Success in college works much the same way. After so many years of being told, “you have to work twice as hard to be half as good”, I’ve internalized the idea that I need to be perfect, learn the ropes and beat my would-be-doubters at their own game. For awhile, that meant asking for help made me weaker, relying on others made me less competent, devaluing the typical definition of grinding made me lazy. The idea of success that I’ve been conditioned to strive for is one that, if I follow it to its intended end, is supposed to make me comfortable in the status quo. For someone who sought post-secondary education as a means to help me change the world, the logical conclusion to that path is individualistic: it makes no sense.

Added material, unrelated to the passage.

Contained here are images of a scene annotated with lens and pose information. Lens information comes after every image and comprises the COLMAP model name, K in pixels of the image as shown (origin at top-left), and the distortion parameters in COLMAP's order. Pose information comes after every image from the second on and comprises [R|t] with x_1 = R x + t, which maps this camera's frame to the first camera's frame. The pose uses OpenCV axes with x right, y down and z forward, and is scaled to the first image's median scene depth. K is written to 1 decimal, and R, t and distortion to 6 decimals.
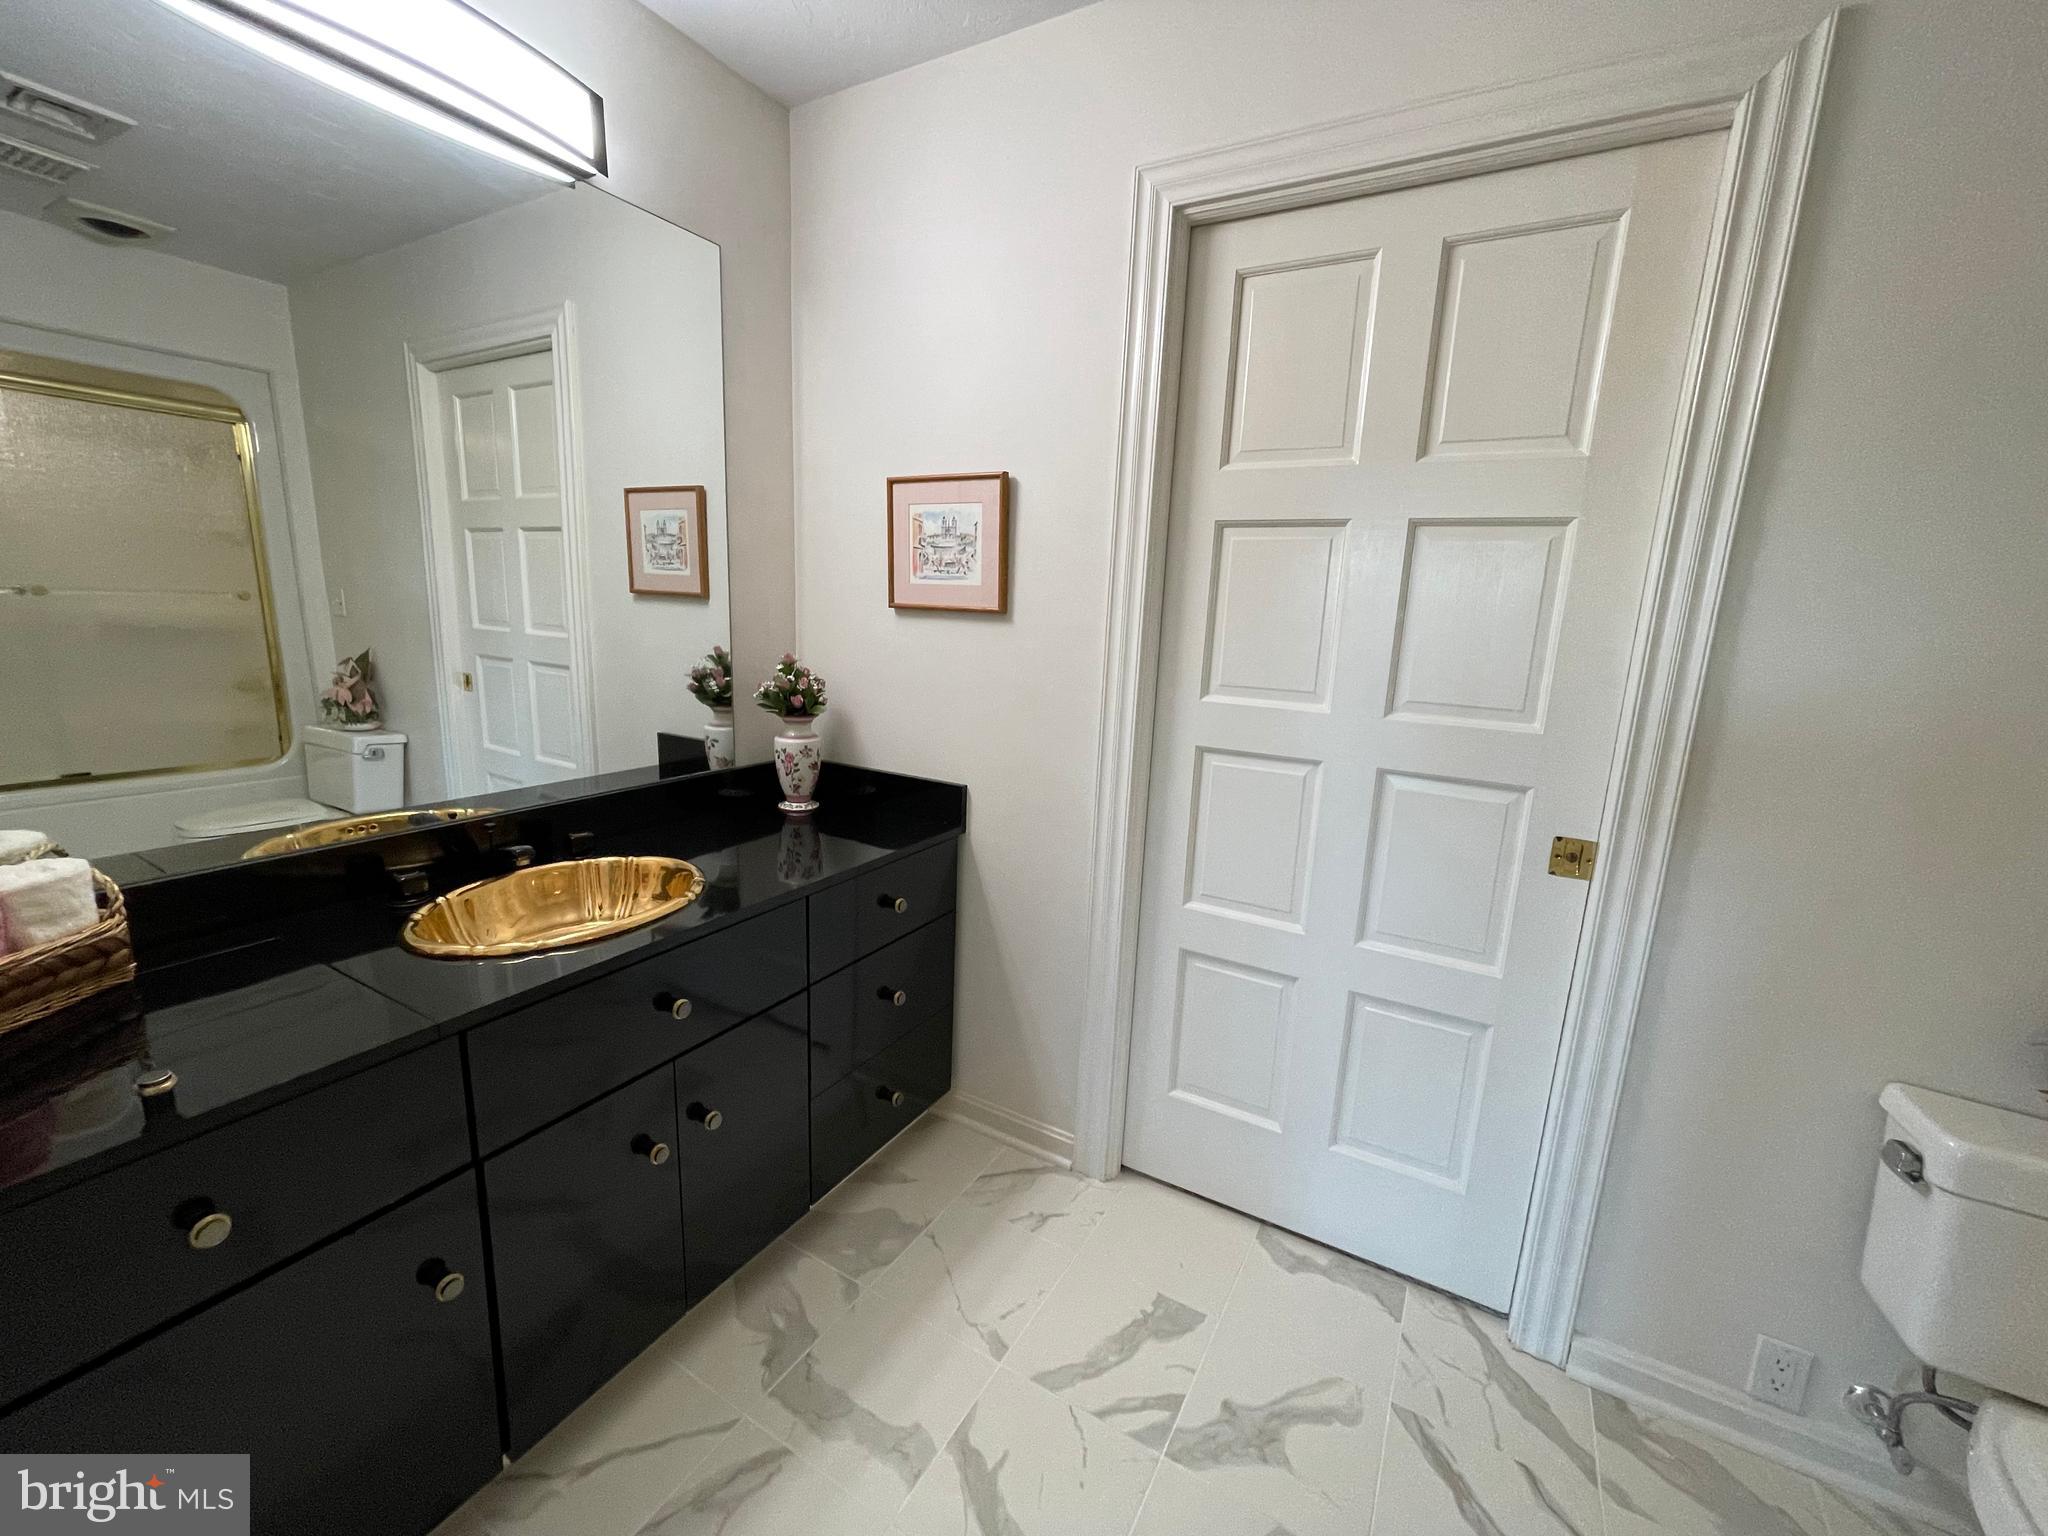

I’ve read your applications and I know for a fact that many of you are first generation college students, some of you are immigrants, and most of us just want college to be a stepping stone to a life where we aren’t struggling anymore. For some, college is the new pathway you’re looking for, if that’s the case, I hope you find new ways of conquering it that are different from the ways I tried. I hope you find that college is more of a community effort than an individual one. The narrative that doing it all by yourself will make you stronger is really a myth. A friend of mine recently told me, “Geese fly 70% further when they fly in a v-formation than when they fly alone”.

If you’re in college because someone told you that’s how you make it in this country, I hope you think about what “making it” means to you and whether or not that’s the impact you want to have on the world. As I said in last week’s blog post, college is just a tool, it isn’t a badge of honor. If you stop succeeding because you got a degree, you’re selling yourself short. I said it last week, but maybe I’ll say it in every blog post. All of you are exactly the people the world needs for progress to be made. Succeeding at changing the world is not something anybody can tell you how to do, and there’s a reason for that: not everyone wants the world to be changed.